Your task: Please copy every line of the entries below without changing a single character.

Listed records:
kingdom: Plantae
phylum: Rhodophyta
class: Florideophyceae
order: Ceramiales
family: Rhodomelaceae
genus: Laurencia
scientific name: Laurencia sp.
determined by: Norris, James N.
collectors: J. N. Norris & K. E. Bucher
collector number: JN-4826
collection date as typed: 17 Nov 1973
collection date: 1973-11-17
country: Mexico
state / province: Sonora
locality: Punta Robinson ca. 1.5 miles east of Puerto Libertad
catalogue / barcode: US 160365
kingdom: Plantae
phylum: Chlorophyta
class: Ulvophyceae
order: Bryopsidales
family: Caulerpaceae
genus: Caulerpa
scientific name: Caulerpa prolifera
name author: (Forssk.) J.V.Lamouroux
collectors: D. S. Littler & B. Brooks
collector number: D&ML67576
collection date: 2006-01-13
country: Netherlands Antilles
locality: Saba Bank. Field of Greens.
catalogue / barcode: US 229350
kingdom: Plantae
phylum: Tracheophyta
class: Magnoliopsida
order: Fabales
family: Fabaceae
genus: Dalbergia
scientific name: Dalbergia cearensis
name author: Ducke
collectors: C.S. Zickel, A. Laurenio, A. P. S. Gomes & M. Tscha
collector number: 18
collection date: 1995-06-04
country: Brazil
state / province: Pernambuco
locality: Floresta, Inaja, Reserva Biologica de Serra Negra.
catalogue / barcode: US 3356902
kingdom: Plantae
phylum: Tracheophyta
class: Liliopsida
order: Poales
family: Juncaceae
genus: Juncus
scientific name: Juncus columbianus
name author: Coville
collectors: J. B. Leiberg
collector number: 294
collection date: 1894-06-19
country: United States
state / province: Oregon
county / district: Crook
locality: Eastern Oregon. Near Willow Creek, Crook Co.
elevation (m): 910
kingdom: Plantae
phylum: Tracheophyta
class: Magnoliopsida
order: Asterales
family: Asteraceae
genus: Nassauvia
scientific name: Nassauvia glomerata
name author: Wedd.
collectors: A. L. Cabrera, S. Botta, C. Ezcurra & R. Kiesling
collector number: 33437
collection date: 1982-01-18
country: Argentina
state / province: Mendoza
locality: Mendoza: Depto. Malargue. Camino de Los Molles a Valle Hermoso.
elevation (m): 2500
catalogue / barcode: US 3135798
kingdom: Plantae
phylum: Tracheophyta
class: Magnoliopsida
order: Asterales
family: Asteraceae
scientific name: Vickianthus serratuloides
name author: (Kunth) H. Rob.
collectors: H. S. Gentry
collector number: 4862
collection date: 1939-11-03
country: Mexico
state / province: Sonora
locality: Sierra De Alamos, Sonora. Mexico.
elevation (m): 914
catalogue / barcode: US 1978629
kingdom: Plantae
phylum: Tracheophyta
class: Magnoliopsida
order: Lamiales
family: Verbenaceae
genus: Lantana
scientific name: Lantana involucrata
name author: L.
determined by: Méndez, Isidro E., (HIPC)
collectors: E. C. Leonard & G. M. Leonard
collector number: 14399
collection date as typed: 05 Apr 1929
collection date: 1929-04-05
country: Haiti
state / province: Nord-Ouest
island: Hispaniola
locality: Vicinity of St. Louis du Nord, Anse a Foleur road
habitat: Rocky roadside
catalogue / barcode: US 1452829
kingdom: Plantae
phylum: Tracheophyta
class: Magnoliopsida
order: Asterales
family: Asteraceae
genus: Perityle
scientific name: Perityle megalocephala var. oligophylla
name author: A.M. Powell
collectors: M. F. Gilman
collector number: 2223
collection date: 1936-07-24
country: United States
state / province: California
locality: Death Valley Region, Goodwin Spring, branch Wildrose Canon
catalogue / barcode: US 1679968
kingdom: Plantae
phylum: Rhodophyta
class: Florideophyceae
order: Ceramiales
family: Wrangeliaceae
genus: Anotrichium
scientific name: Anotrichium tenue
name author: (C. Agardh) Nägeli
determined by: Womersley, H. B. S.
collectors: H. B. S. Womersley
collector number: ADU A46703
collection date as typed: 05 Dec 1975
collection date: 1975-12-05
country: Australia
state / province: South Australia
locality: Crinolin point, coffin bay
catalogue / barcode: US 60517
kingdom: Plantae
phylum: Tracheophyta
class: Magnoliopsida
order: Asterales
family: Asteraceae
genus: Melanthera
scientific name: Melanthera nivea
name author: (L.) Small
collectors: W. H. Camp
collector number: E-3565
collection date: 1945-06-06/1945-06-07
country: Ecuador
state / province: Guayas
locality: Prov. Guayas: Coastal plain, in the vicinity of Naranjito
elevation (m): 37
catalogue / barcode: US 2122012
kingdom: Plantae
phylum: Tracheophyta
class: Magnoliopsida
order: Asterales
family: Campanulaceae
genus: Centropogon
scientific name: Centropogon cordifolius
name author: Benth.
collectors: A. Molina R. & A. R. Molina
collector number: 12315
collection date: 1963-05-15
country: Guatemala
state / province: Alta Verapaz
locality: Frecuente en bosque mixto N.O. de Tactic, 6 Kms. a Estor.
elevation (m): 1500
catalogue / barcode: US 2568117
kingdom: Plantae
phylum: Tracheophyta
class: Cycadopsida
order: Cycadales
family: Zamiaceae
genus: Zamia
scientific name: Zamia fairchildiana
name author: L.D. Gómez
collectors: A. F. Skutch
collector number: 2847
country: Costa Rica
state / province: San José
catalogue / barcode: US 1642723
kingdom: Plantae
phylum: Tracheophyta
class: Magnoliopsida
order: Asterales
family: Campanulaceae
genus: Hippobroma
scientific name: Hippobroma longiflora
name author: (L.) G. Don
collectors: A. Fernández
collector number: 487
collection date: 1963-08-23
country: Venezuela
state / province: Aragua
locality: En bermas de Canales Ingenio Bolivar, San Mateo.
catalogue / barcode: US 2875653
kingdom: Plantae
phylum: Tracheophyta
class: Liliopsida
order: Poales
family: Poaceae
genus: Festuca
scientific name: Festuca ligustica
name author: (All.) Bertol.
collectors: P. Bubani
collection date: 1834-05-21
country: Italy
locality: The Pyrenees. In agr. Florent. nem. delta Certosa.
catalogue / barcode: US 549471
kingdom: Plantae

The solution:
kingdom: Plantae
phylum: Rhodophyta
class: Florideophyceae
order: Ceramiales
family: Rhodomelaceae
genus: Laurencia
scientific name: Laurencia sp.
determined by: Norris, James N.
collectors: J. N. Norris & K. E. Bucher
collector number: JN-4826
collection date as typed: 17 Nov 1973
collection date: 1973-11-17
country: Mexico
state / province: Sonora
locality: Punta Robinson ca. 1.5 miles east of Puerto Libertad
catalogue / barcode: US 160365
kingdom: Plantae
phylum: Chlorophyta
class: Ulvophyceae
order: Bryopsidales
family: Caulerpaceae
genus: Caulerpa
scientific name: Caulerpa prolifera
name author: (Forssk.) J.V.Lamouroux
collectors: D. S. Littler & B. Brooks
collector number: D&ML67576
collection date: 2006-01-13
country: Netherlands Antilles
locality: Saba Bank. Field of Greens.
catalogue / barcode: US 229350
kingdom: Plantae
phylum: Tracheophyta
class: Magnoliopsida
order: Fabales
family: Fabaceae
genus: Dalbergia
scientific name: Dalbergia cearensis
name author: Ducke
collectors: C.S. Zickel, A. Laurenio, A. P. S. Gomes & M. Tscha
collector number: 18
collection date: 1995-06-04
country: Brazil
state / province: Pernambuco
locality: Floresta, Inaja, Reserva Biologica de Serra Negra.
catalogue / barcode: US 3356902
kingdom: Plantae
phylum: Tracheophyta
class: Liliopsida
order: Poales
family: Juncaceae
genus: Juncus
scientific name: Juncus columbianus
name author: Coville
collectors: J. B. Leiberg
collector number: 294
collection date: 1894-06-19
country: United States
state / province: Oregon
county / district: Crook
locality: Eastern Oregon. Near Willow Creek, Crook Co.
elevation (m): 910
kingdom: Plantae
phylum: Tracheophyta
class: Magnoliopsida
order: Asterales
family: Asteraceae
genus: Nassauvia
scientific name: Nassauvia glomerata
name author: Wedd.
collectors: A. L. Cabrera, S. Botta, C. Ezcurra & R. Kiesling
collector number: 33437
collection date: 1982-01-18
country: Argentina
state / province: Mendoza
locality: Mendoza: Depto. Malargue. Camino de Los Molles a Valle Hermoso.
elevation (m): 2500
catalogue / barcode: US 3135798
kingdom: Plantae
phylum: Tracheophyta
class: Magnoliopsida
order: Asterales
family: Asteraceae
scientific name: Vickianthus serratuloides
name author: (Kunth) H. Rob.
collectors: H. S. Gentry
collector number: 4862
collection date: 1939-11-03
country: Mexico
state / province: Sonora
locality: Sierra De Alamos, Sonora. Mexico.
elevation (m): 914
catalogue / barcode: US 1978629
kingdom: Plantae
phylum: Tracheophyta
class: Magnoliopsida
order: Lamiales
family: Verbenaceae
genus: Lantana
scientific name: Lantana involucrata
name author: L.
determined by: Méndez, Isidro E., (HIPC)
collectors: E. C. Leonard & G. M. Leonard
collector number: 14399
collection date as typed: 05 Apr 1929
collection date: 1929-04-05
country: Haiti
state / province: Nord-Ouest
island: Hispaniola
locality: Vicinity of St. Louis du Nord, Anse a Foleur road
habitat: Rocky roadside
catalogue / barcode: US 1452829
kingdom: Plantae
phylum: Tracheophyta
class: Magnoliopsida
order: Asterales
family: Asteraceae
genus: Perityle
scientific name: Perityle megalocephala var. oligophylla
name author: A.M. Powell
collectors: M. F. Gilman
collector number: 2223
collection date: 1936-07-24
country: United States
state / province: California
locality: Death Valley Region, Goodwin Spring, branch Wildrose Canon
catalogue / barcode: US 1679968
kingdom: Plantae
phylum: Rhodophyta
class: Florideophyceae
order: Ceramiales
family: Wrangeliaceae
genus: Anotrichium
scientific name: Anotrichium tenue
name author: (C. Agardh) Nägeli
determined by: Womersley, H. B. S.
collectors: H. B. S. Womersley
collector number: ADU A46703
collection date as typed: 05 Dec 1975
collection date: 1975-12-05
country: Australia
state / province: South Australia
locality: Crinolin point, coffin bay
catalogue / barcode: US 60517
kingdom: Plantae
phylum: Tracheophyta
class: Magnoliopsida
order: Asterales
family: Asteraceae
genus: Melanthera
scientific name: Melanthera nivea
name author: (L.) Small
collectors: W. H. Camp
collector number: E-3565
collection date: 1945-06-06/1945-06-07
country: Ecuador
state / province: Guayas
locality: Prov. Guayas: Coastal plain, in the vicinity of Naranjito
elevation (m): 37
catalogue / barcode: US 2122012
kingdom: Plantae
phylum: Tracheophyta
class: Magnoliopsida
order: Asterales
family: Campanulaceae
genus: Centropogon
scientific name: Centropogon cordifolius
name author: Benth.
collectors: A. Molina R. & A. R. Molina
collector number: 12315
collection date: 1963-05-15
country: Guatemala
state / province: Alta Verapaz
locality: Frecuente en bosque mixto N.O. de Tactic, 6 Kms. a Estor.
elevation (m): 1500
catalogue / barcode: US 2568117
kingdom: Plantae
phylum: Tracheophyta
class: Cycadopsida
order: Cycadales
family: Zamiaceae
genus: Zamia
scientific name: Zamia fairchildiana
name author: L.D. Gómez
collectors: A. F. Skutch
collector number: 2847
country: Costa Rica
state / province: San José
catalogue / barcode: US 1642723
kingdom: Plantae
phylum: Tracheophyta
class: Magnoliopsida
order: Asterales
family: Campanulaceae
genus: Hippobroma
scientific name: Hippobroma longiflora
name author: (L.) G. Don
collectors: A. Fernández
collector number: 487
collection date: 1963-08-23
country: Venezuela
state / province: Aragua
locality: En bermas de Canales Ingenio Bolivar, San Mateo.
catalogue / barcode: US 2875653
kingdom: Plantae
phylum: Tracheophyta
class: Liliopsida
order: Poales
family: Poaceae
genus: Festuca
scientific name: Festuca ligustica
name author: (All.) Bertol.
collectors: P. Bubani
collection date: 1834-05-21
country: Italy
locality: The Pyrenees. In agr. Florent. nem. delta Certosa.
catalogue / barcode: US 549471
kingdom: Plantae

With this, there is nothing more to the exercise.